Some medications can raise the risk of sunburn
Most people know what precautions to take to protect their skin at the beach this summer: Slather on the sunscreen, reapply as needed and take breaks in the shade as often as possible. But few people know that a number of common medications can intensify the effects of sunlight, greatly raising the risk of burning, rashes and other skin problems, even after only a little time in the sun.
Studies show that this can happen in at least two ways. One, known as a photo allergic reaction, occurs when a certain medicine or substance is applied to the skin. Ultraviolet light from the sun transforms the substance in a way that provokes the immune system, leading to irritated skin and eczemalike rashes.
The onset of visible symptoms is usually delayed 24 hours to several days. Far more common is a phenomenon called phototoxic reaction. It occurs when a person ingests the drug or substance in question and then spends time in the sun. Exposing the skin to ultraviolet rays excites molecules of the ingested substance, causing damage to tissue, for example, severe redness and sunburn, which is almost immediately apparent.
The list of drugs that can cause sun sensitivity is long, but among the most common culprits are antibiotics such as tetracycline, certain antihistamines and topical antimicrobials.
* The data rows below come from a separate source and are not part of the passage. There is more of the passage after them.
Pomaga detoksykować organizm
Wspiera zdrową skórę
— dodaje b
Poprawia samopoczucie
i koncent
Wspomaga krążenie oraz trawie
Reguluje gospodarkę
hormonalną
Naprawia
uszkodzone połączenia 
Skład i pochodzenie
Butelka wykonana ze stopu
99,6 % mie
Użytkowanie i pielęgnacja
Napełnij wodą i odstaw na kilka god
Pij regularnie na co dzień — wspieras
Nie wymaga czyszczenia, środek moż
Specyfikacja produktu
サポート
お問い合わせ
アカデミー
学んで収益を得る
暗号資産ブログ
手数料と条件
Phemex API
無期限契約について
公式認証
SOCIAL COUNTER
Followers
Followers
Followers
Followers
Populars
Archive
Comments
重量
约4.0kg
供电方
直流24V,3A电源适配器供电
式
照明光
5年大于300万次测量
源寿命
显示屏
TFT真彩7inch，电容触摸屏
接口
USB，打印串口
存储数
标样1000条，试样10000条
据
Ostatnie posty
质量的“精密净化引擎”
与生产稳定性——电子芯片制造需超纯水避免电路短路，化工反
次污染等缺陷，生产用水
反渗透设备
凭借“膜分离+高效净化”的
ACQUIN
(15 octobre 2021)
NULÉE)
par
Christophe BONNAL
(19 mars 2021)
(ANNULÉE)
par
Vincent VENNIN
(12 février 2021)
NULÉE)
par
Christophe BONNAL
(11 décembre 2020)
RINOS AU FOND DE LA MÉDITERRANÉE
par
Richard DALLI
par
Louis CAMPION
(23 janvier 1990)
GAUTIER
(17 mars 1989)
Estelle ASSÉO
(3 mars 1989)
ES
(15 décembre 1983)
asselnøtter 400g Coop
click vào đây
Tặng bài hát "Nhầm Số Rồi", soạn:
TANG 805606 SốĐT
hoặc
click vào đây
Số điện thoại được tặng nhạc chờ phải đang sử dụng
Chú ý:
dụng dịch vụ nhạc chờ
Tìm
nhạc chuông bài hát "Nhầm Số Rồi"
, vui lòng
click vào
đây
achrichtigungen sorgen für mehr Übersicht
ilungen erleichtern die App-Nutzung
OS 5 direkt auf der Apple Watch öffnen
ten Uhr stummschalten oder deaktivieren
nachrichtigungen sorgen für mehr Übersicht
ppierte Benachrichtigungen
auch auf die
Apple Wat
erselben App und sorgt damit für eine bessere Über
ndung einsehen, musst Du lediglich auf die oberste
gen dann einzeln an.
The best remedy is to either limit the use of the offending substance or take extra precautions, such as wearing protective clothing.
THE BOTTOM LINE
Many drugs can raise a person’s sensitivity to sunlight.
Cinnamon oil kills bacteria
Some researchers recommend sanitizers made with cinnamon oil, which has been shown in many studies to have powerful antimicrobial properties. A recent study by a team of surgeons, for example, found that a solution made with cinnamon oil killed a number of common and hospital-acquired infections such as streptococcus and methicillin-resistant Staphylococcus aureus (MRSA).
The study found that it was just as effective as several antiseptics widely used in hospitals. Another study by French researchers in 2008 had similar results, showing that at concentrations of 10% or less, cinnamon oil was effective against Staphylococcus, Escherichia coli (E coli) and several antibiotic-resistant strains of bacteria.
Lawrence D. Rosen, a paediatrician in New Jersey who dispenses natural health advice on his blog Wholechildcenter.org, recommends a tried-and-true recipe for a home-made hand sanitizer called thieves oil. “I add cinnamon bark, lemon oil and eucalyptus,” he says. “The recipe goes back to the Middle Ages, where it was used by these thieves who would go around stealing jewellery from dead bodies, and they never got sick.” Applied topically, cinnamon oil is generally safe. But in some people, it can cause an allergic reaction.
THE BOTTOM LINE
Cinnamon oil has antiseptic properties.
Tattoos can increase the risk of skin cancer
As more and more Americans tattoo their bodies, some have wondered whether there may be a hidden risk. Many inks are made with metals; blue, for example, contains cobalt and aluminium and red may contain mercury sulfide. That, along with the fact that tattooing can be traumatizing to the skin, prompted suspicion that tattoos might lead to skin cancer. Studies in recent years have documented a few cases of cancer at a tattoo site.
But Ariel Ostad, an assistant clinical professor of dermatology at NYU Langone Medical Center in Manhattan, says that does not mean the tattoo caused the cancer. Indeed, he says, the ink is unlikely to do any harm because it is confined to cells in the skin called macrophages, whose job is to absorb foreign material. More likely, he says, the tattoo was placed on an existing mole, making any changes in the mole hard to spot. Several case studies have dealt with melanomas that were overlooked because they arose from moles hidden by tattoos.
Dr Ostad says he is often asked whether tattoos can lead to cancer and the answer “is unequivocally no”. “But people should know that they should always leave a rim of healthy skin around a pre-existing mole.”
THE BOTTOM LINE
There is no evidence that tattoos lead to skin cancer.